Assignment:
Lines in the listing below may contain the string "expert". Say how many do, giving only the number.

Provided data:
━━━━

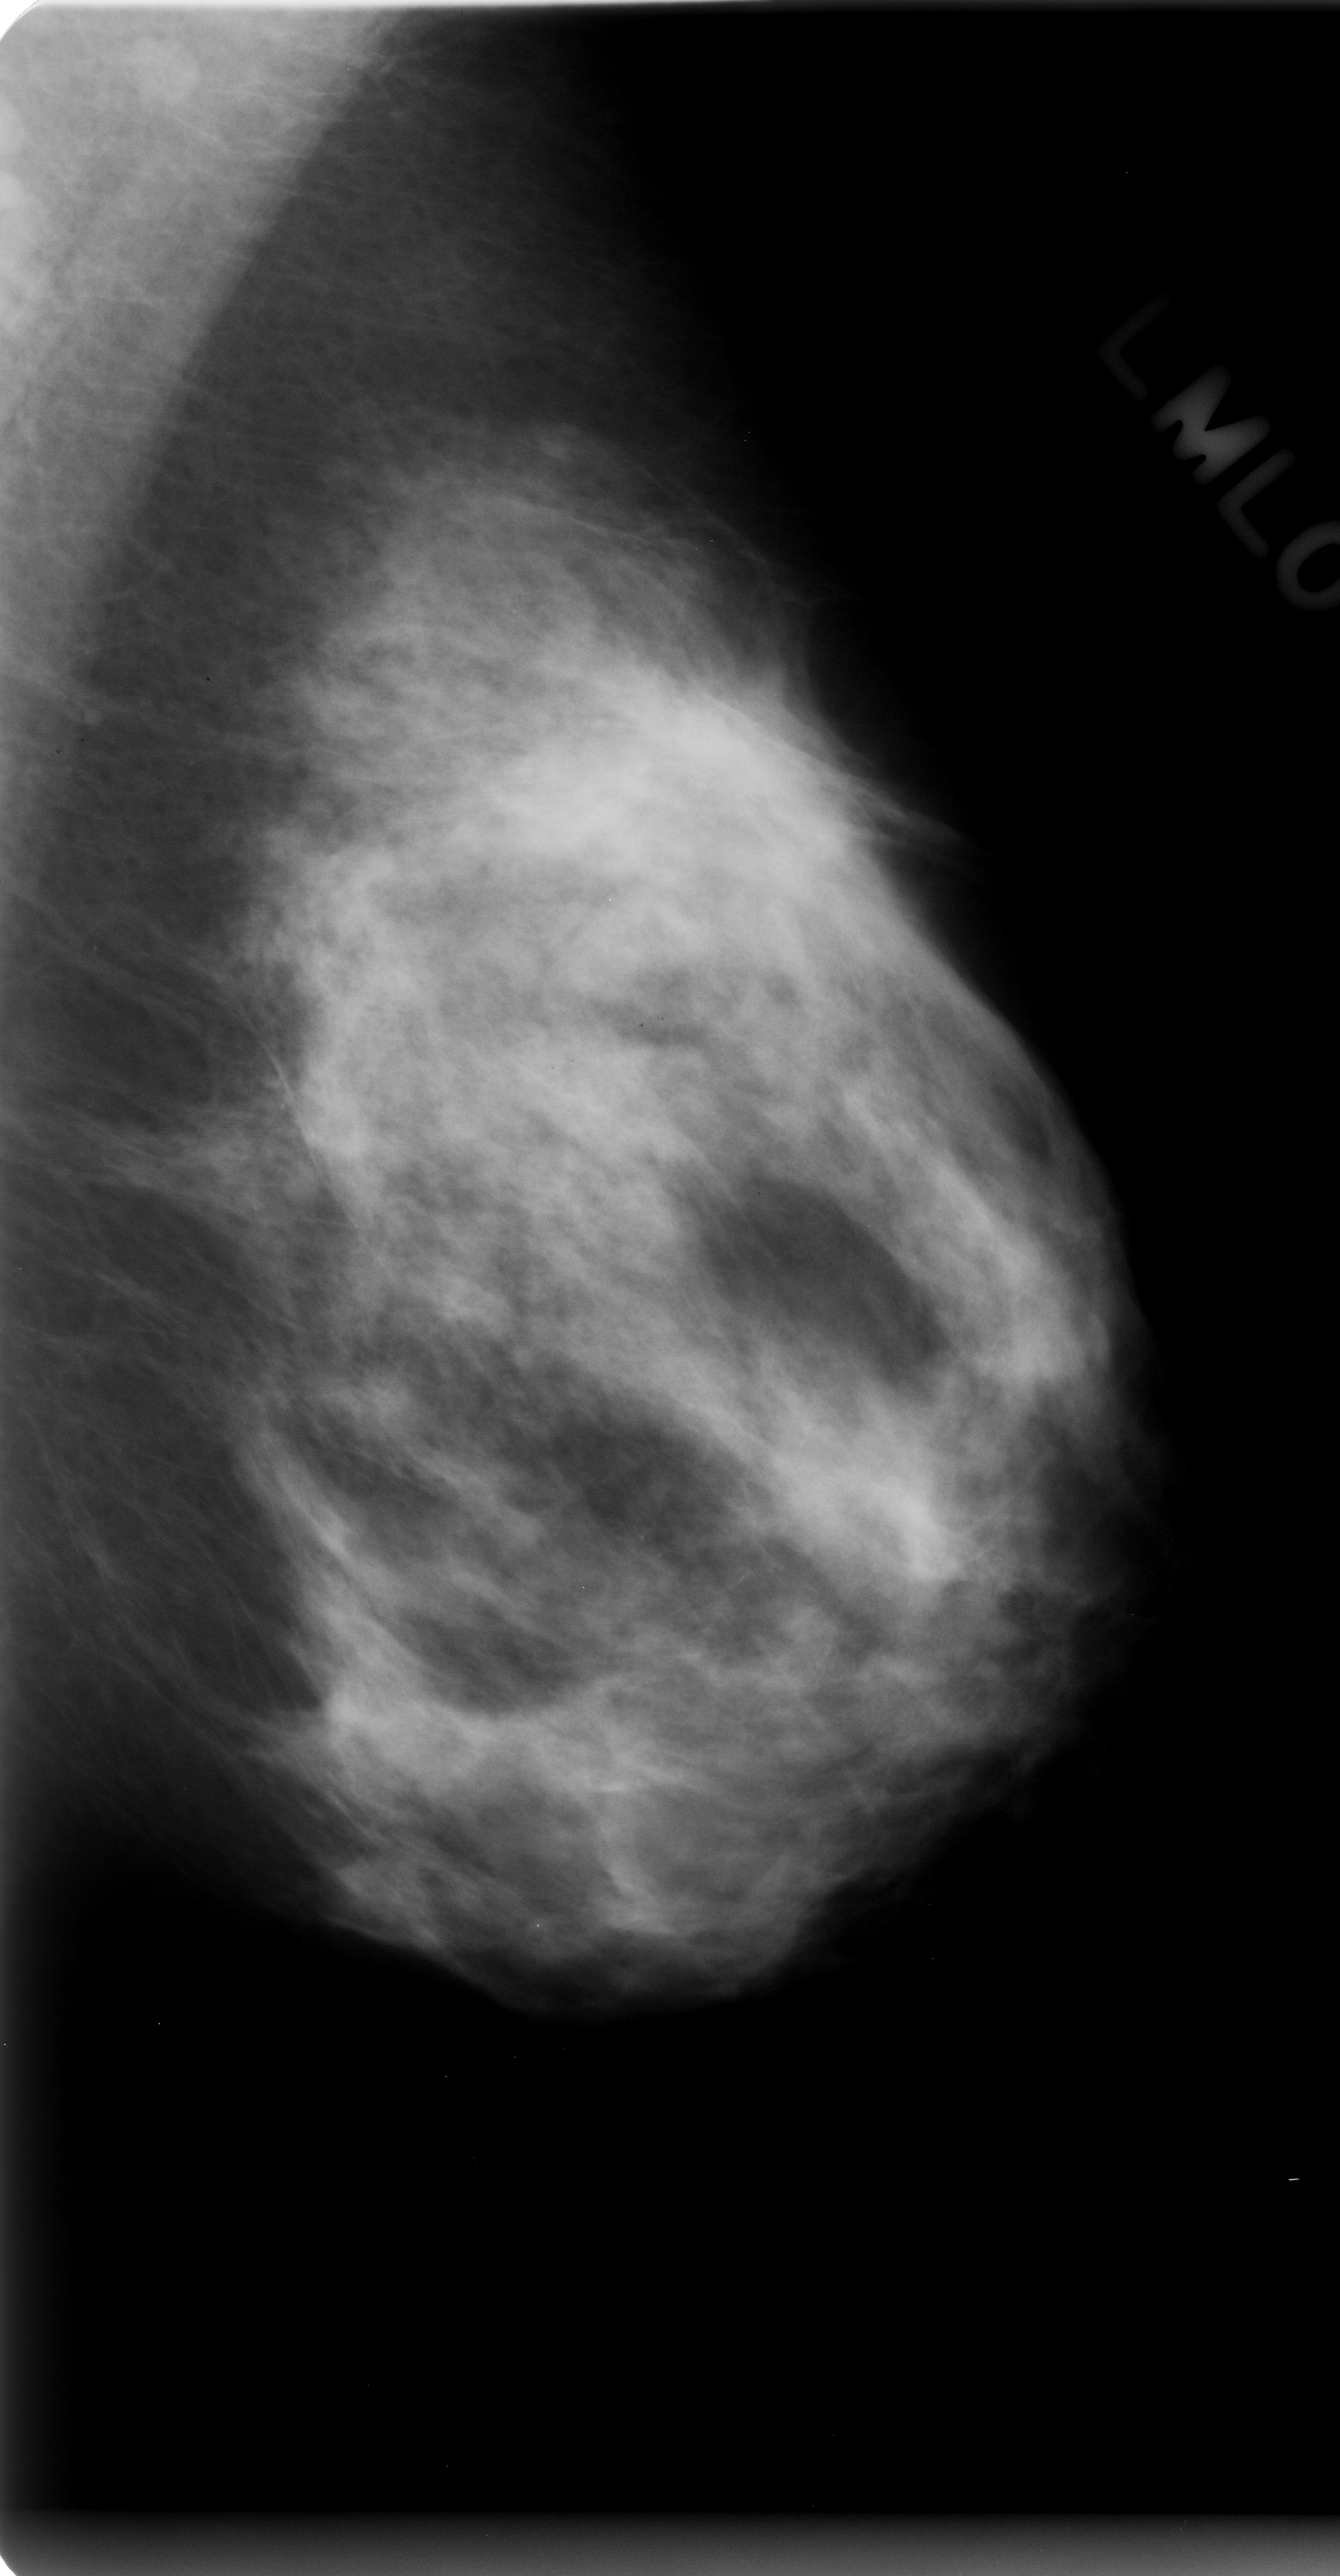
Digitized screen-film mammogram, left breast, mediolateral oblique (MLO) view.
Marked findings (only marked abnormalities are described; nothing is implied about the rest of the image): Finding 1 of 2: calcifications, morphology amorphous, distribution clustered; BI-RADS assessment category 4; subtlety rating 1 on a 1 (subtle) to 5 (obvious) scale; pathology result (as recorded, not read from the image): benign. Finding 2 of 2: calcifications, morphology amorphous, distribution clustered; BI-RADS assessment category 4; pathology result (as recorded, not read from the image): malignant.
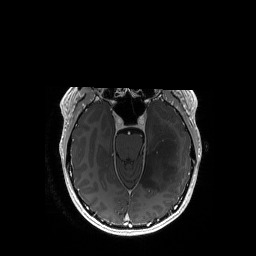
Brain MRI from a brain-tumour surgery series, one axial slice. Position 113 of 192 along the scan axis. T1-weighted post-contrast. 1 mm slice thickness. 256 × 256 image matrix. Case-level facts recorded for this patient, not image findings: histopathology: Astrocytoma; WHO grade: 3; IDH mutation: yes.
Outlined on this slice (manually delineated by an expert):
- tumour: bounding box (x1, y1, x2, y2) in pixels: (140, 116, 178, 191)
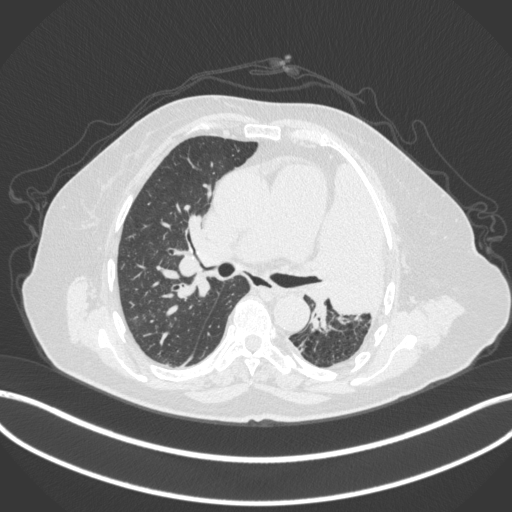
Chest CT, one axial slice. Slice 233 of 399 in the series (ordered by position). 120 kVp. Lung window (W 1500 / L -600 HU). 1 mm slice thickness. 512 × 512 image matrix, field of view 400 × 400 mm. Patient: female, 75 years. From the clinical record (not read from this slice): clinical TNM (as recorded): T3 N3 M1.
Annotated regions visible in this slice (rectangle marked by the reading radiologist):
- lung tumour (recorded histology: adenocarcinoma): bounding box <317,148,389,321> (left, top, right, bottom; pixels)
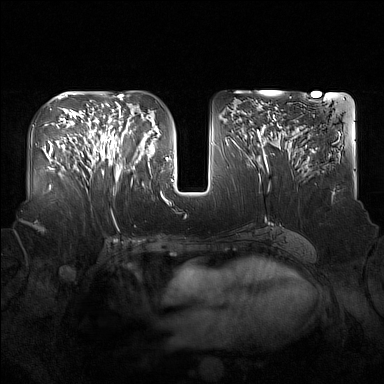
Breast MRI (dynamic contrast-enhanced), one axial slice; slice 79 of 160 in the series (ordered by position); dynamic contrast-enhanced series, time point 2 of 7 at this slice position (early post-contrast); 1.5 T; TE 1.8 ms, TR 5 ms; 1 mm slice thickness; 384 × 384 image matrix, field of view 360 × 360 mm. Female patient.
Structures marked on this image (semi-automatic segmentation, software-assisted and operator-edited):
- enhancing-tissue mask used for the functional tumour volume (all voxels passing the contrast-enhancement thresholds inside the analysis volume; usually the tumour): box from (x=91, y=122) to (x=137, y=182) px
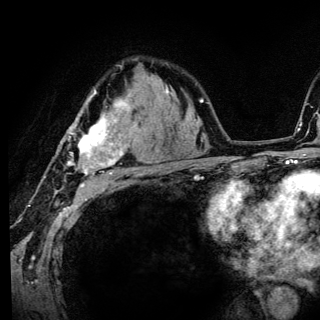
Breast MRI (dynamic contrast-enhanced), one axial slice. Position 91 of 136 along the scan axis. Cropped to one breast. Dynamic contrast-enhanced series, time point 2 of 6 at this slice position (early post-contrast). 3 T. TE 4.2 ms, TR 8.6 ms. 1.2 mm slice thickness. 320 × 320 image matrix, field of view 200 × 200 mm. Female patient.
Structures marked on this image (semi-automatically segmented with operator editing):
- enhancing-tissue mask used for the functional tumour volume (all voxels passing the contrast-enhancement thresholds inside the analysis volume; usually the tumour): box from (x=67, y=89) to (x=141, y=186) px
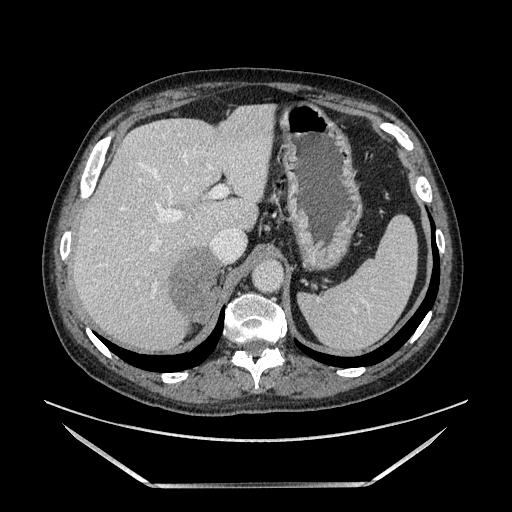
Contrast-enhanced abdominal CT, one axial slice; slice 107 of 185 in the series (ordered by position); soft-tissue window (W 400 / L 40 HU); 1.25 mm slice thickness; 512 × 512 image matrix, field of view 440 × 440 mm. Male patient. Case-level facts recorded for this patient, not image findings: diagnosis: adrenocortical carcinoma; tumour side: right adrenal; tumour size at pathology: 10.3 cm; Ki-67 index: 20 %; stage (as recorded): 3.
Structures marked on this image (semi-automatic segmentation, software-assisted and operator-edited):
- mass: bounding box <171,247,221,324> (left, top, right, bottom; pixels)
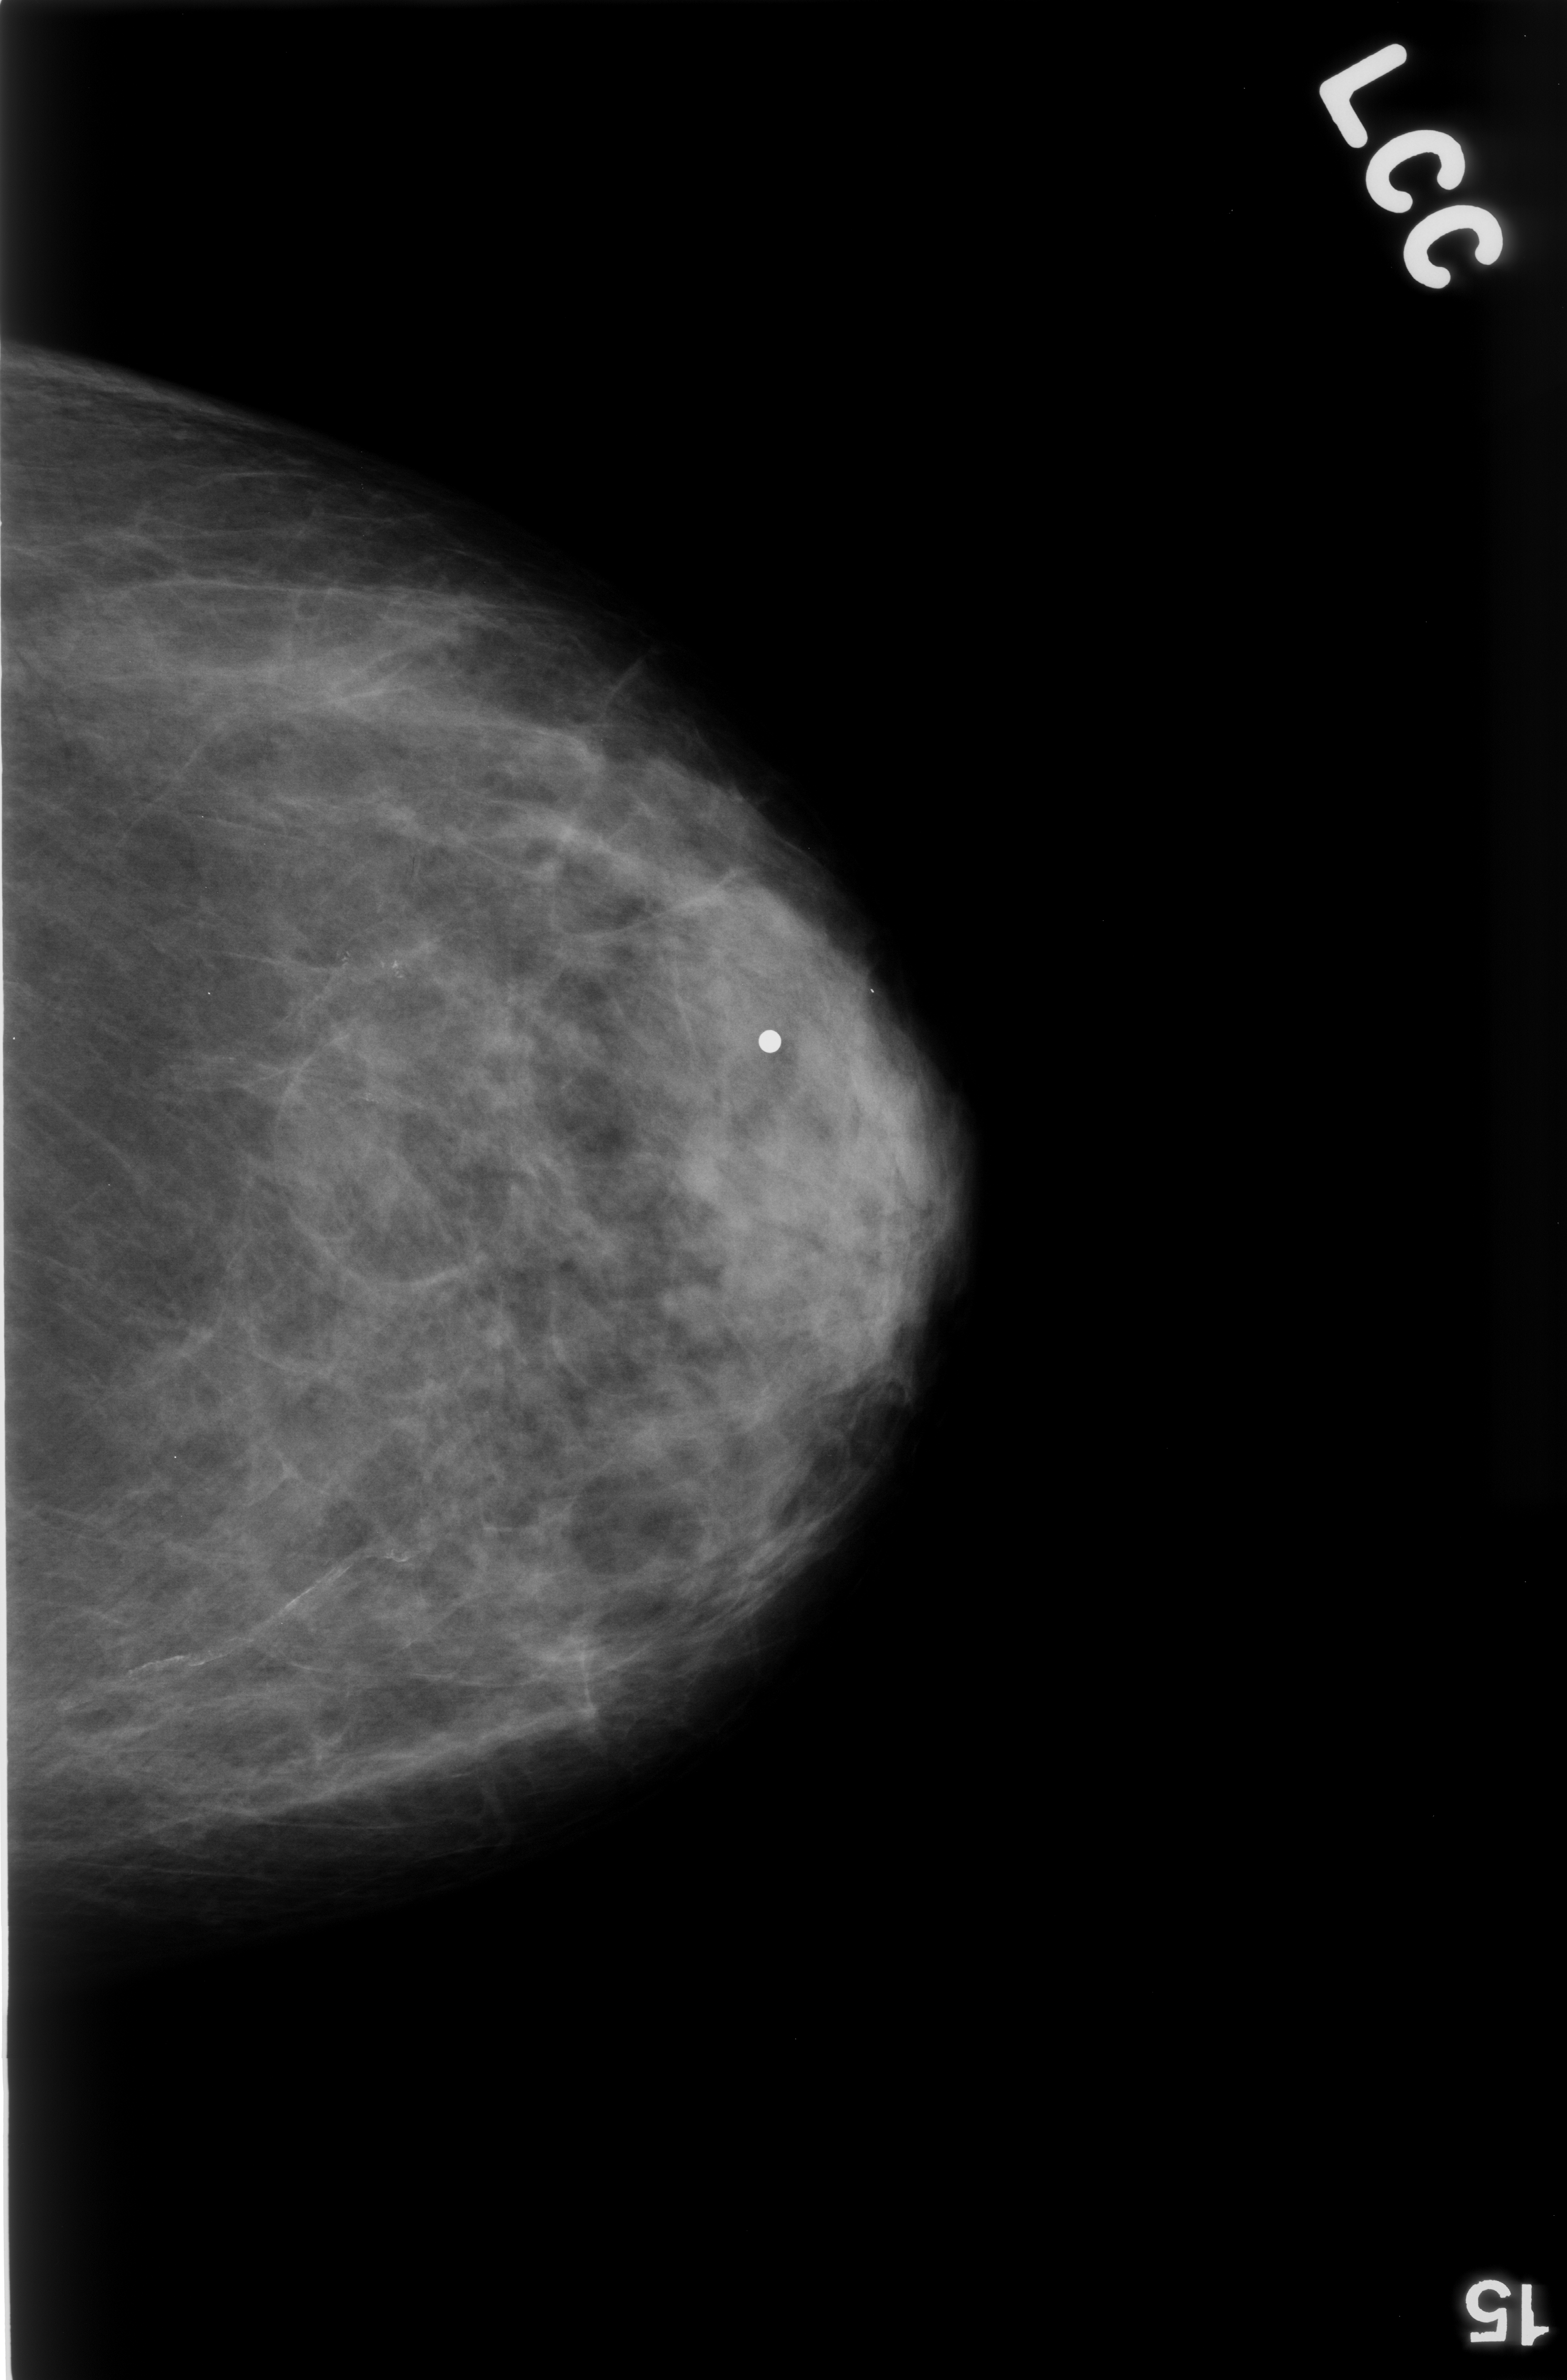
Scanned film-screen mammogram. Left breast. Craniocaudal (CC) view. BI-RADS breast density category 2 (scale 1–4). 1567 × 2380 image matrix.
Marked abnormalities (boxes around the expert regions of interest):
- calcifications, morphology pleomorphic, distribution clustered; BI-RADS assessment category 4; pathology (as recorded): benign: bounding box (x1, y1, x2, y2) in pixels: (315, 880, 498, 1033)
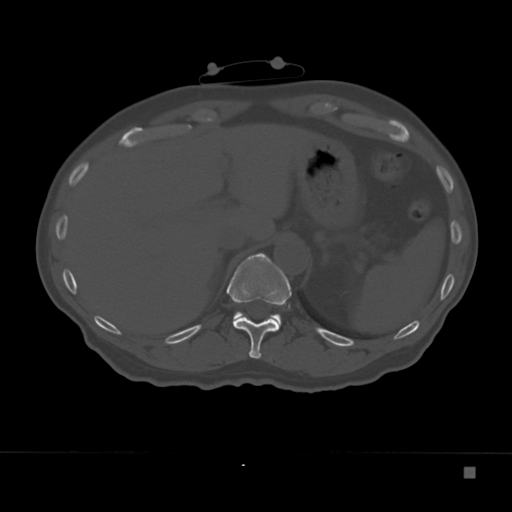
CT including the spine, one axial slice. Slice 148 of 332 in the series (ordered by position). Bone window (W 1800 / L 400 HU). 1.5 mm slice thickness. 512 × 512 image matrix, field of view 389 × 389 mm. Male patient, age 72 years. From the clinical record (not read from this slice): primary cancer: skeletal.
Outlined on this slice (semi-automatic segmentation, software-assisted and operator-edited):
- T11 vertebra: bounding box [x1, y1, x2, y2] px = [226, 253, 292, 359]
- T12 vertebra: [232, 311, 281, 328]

━━━━

Exercise output:
2